Bakanlık tarafından “aile yapısının ve değerleri tehdit eden faktörlerin tespitine” ve “aile bütünlüğünün korunmasına” yönelik politikaları geliştirmek için çalışmalar yapıldığı belirtiliyor. Türkiye Aile Yapısı Araştırması, Türkiye Ergen Profili Araştırması ve Türkiye Boşanma Nedenleri araştırmalarını her beş yılda bir periyodik olarak gerçekleştirildiği ifade ediliyor. Bu araştırmalar yapılırken İstanbul Sözleşmesi kapsamında denetleme yapan GREVIO’nun da 2018 izleme raporunda da belirtildiği gibi kadına yönelik şiddetle ilgili verilerin tutulması için çalışma planı yok ve bütçe ayrılmamış.

Bütçede boşanma nedenleri ileri istatistik analizi için bütçe ayrıldığı belirtiliyor fakat kadınlara yönelik şiddet için ileri araştırma bütçesi yer almıyor. Türkiye’de kadın cinayetlerinin verileri ancak bir takım haber ajanslarının tuttuğu adli kayıtlar üzerinden elde ediliyor. Bakanlığın kadın cinayetlerini araştırmak ve kayıtlarını tutmak konusunda herhangi bir çalışması bulunmuyor. Aile destek programı uygulandığı belirtiliyor. Fakat bütçede şiddete uğramış, tehdit altında gizlenmek zorunda olan kadınlara dair bir destek ve buna ayrılan bir bütçe belirtilmiyor.

2016-2020 yıllarını kapsayan Kadına Yönelik Şiddetle Mücadele 3. Ulusal Eylem Planı’nın 65 ilde hazırlanıp yürürlüğe konduğu belirtiliyor. Fakat bu Eylem Planı konusunda başarı ölçütleri belirtilmemiş. Eylem Planı'nın fayda sağlayıp sağlamadığı, planın başarısı konusunda değerlendirmenin nasıl yapılacağı, başarı ölçütleri ya da bir dış değerlendirme mekanizmasından bahsedilmiyor. Bakanlığın kadına yönelik şiddet verilerini dahi kayıt altına almadığı bir süreçte eylem planlarının etkisi ve başarısı konusunda bir şey söylemek mümkün değildir.
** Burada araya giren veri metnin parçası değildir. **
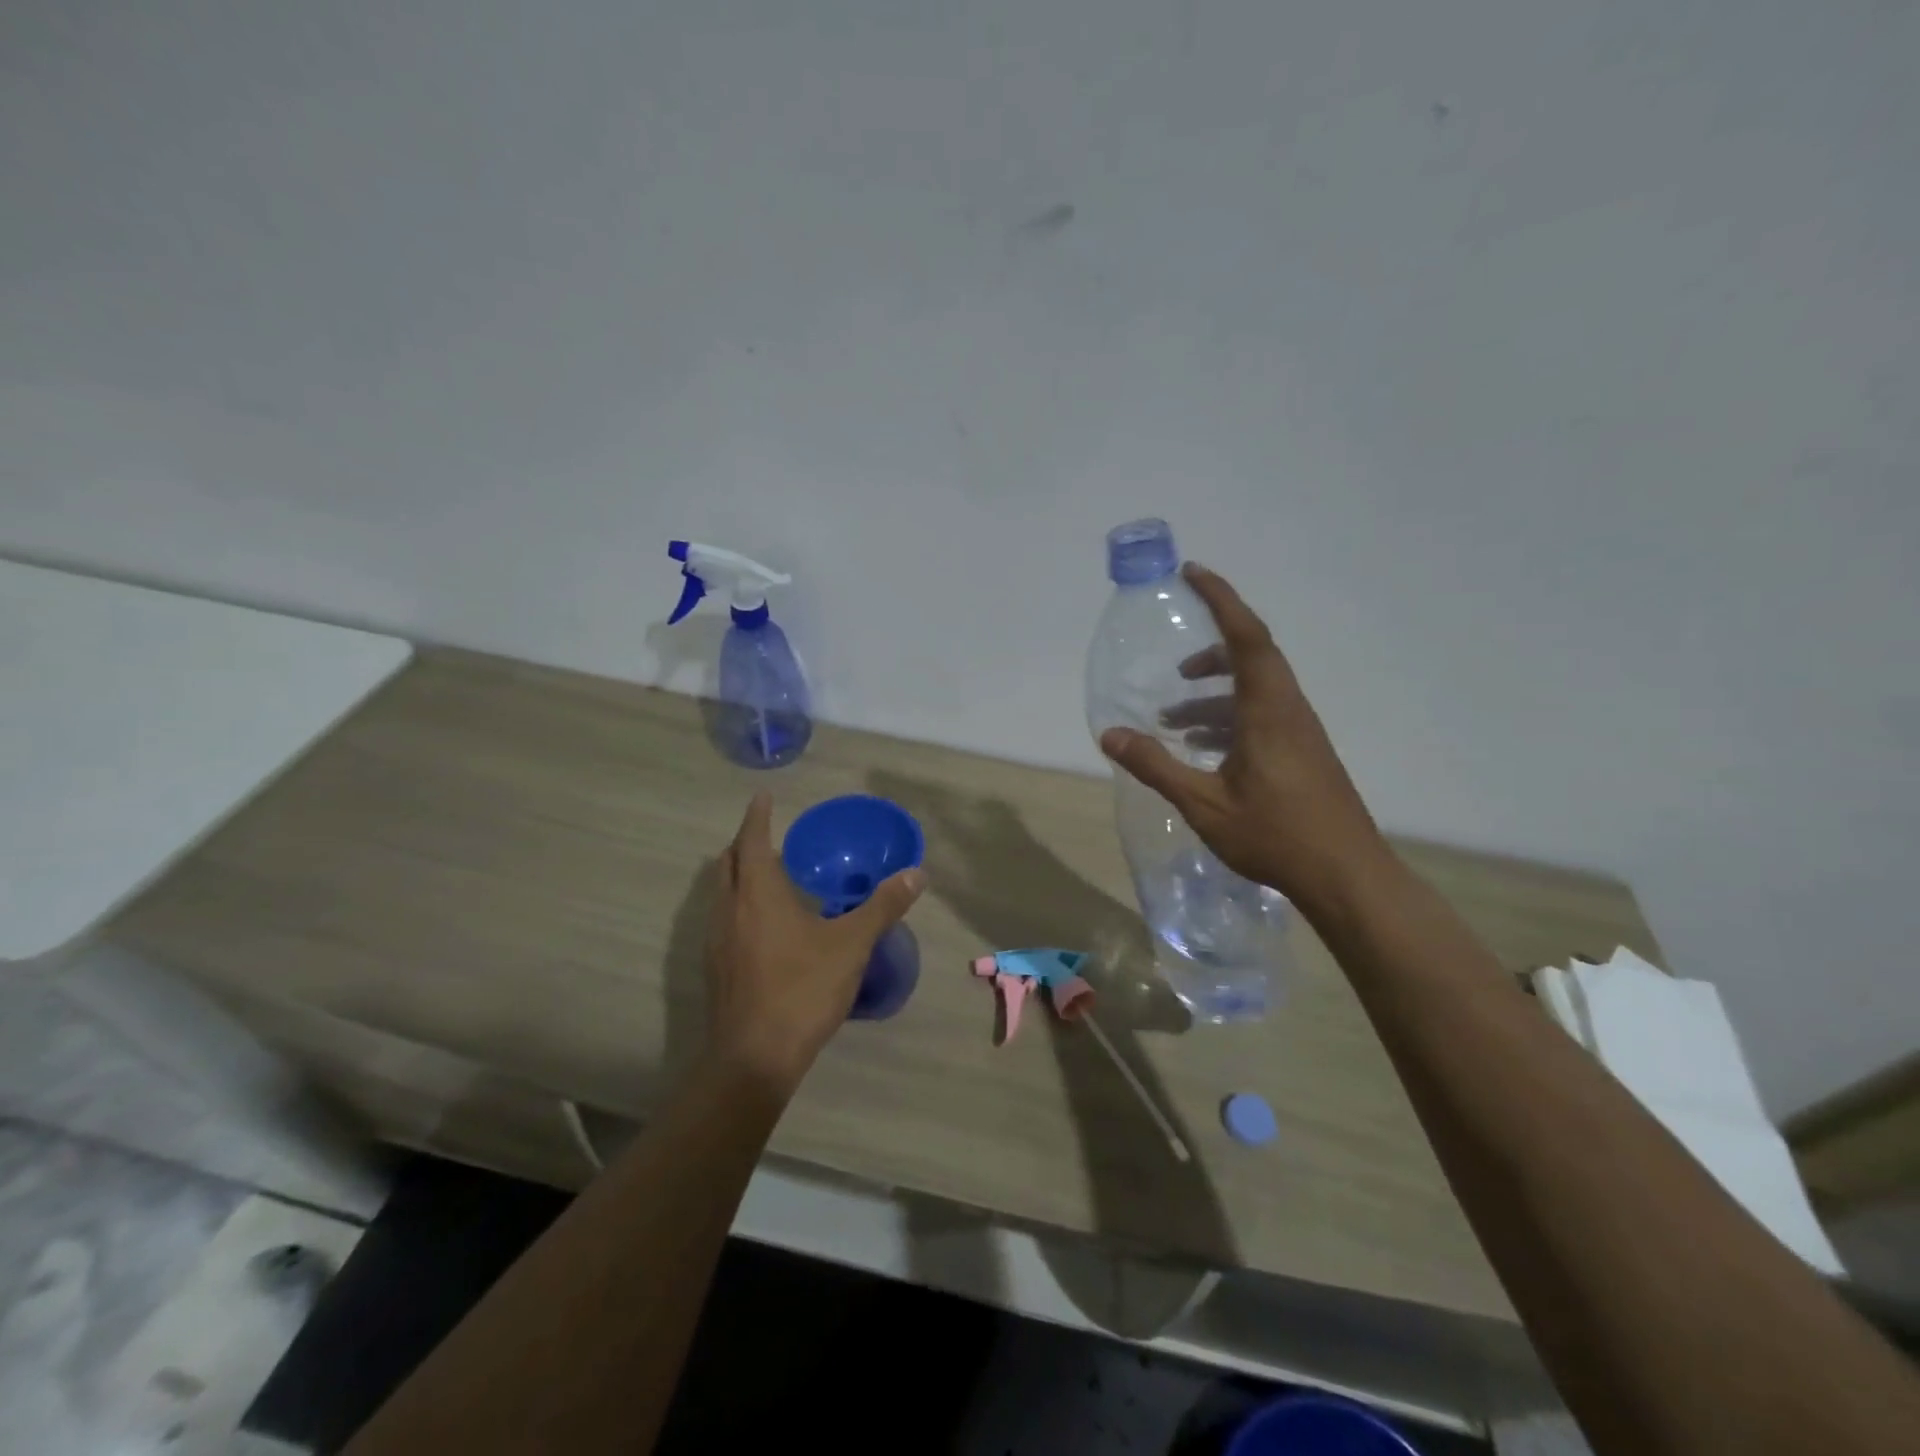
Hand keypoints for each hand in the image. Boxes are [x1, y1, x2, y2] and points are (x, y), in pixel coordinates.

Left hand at [702, 792, 926, 1094]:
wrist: (753, 1058)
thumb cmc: (802, 989)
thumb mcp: (851, 944)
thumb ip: (883, 906)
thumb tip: (916, 874)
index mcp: (758, 893)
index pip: (752, 840)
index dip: (757, 816)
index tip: (763, 797)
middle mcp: (729, 909)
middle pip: (728, 863)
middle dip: (745, 843)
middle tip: (767, 835)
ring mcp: (716, 940)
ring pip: (721, 892)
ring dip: (738, 875)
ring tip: (766, 876)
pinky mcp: (715, 968)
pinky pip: (722, 919)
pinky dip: (738, 905)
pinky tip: (762, 926)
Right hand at [1099, 563, 1387, 913]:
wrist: (1346, 876)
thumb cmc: (1275, 835)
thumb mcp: (1203, 803)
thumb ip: (1155, 765)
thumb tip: (1110, 734)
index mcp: (1268, 710)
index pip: (1245, 636)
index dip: (1220, 599)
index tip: (1193, 573)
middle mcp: (1288, 710)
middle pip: (1252, 657)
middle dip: (1210, 651)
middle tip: (1176, 666)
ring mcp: (1299, 732)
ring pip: (1255, 691)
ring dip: (1213, 696)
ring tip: (1171, 719)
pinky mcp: (1302, 753)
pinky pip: (1261, 716)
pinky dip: (1227, 718)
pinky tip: (1201, 749)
Bugün Bakanlığa bağlı 110, yerel yönetimlere bağlı 32, Göç İdaresi Genel Müdürlüğü'ne bağlı 1, sivil toplum kuruluşlarına bağlı 1 kadın konukevi olmak üzere ülke genelinde toplam 144 kadın konukevi olduğu belirtilmiş. Mevcut yasalara göre 50 bin kişilik nüfusa bir kadın sığınağı yapılması gerekiyor ve bu da 1500’den fazla eder. Bu da aslında Türkiye gibi kadına yönelik şiddetin çok yüksek oranda görüldüğü ve kadın cinayetlerinin sayısının yüksek olduğu bir ülkede bu sayı yok anlamına gelmektedir. Yerel yönetimlerin sığınak açması konusunda ve bunların standartlaştırılması konusunda Bakanlık yeterli düzeyde çalışma yapmadığı ve bütçe ayırmadığı açıkça görülüyor.
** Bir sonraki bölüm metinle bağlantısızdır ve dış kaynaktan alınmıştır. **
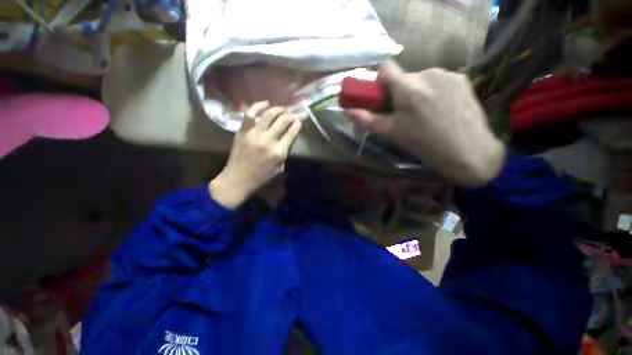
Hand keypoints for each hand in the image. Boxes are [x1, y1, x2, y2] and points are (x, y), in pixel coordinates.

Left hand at [209, 102, 302, 208]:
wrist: (238, 178)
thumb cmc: (262, 176)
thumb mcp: (280, 167)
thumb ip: (285, 151)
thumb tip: (288, 136)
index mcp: (279, 152)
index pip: (292, 132)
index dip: (298, 123)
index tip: (301, 117)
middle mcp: (268, 140)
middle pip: (283, 121)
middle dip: (291, 114)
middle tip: (294, 111)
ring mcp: (254, 134)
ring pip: (269, 114)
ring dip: (278, 109)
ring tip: (282, 108)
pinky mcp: (243, 131)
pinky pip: (250, 114)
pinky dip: (258, 106)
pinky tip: (266, 103)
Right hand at [347, 60, 505, 186]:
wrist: (468, 151)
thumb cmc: (424, 143)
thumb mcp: (392, 132)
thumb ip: (368, 119)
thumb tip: (347, 112)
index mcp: (408, 88)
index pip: (386, 67)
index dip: (380, 80)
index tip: (383, 97)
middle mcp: (428, 73)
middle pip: (404, 76)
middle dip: (400, 92)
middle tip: (405, 113)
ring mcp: (448, 74)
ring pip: (422, 78)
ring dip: (417, 91)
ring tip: (425, 113)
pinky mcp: (462, 78)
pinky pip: (439, 80)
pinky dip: (434, 91)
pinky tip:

Kısacası Bakanlık aile içerisinde kadını önemsizleştirmeye hak ve taleplerini değersizleştirmeye çalışıyor. Bütçe tamamen ‘Aile bütünlüğünün korunması’ ve ‘Aile desteği’ üzerine planlanmış ve kadınların acil çözülmesi beklenen sorunları için başarısının ve etkisinin ölçülüp ölçülmediği bir takım ‘Eylem Planları’na havale ediliyor. Kadınların en azından istihdam, şiddete karşı mücadele gibi temel sorun ve beklentileri için plan ve bütçe düzenlenmemiş. Kısacası bütçede kadının adı yok!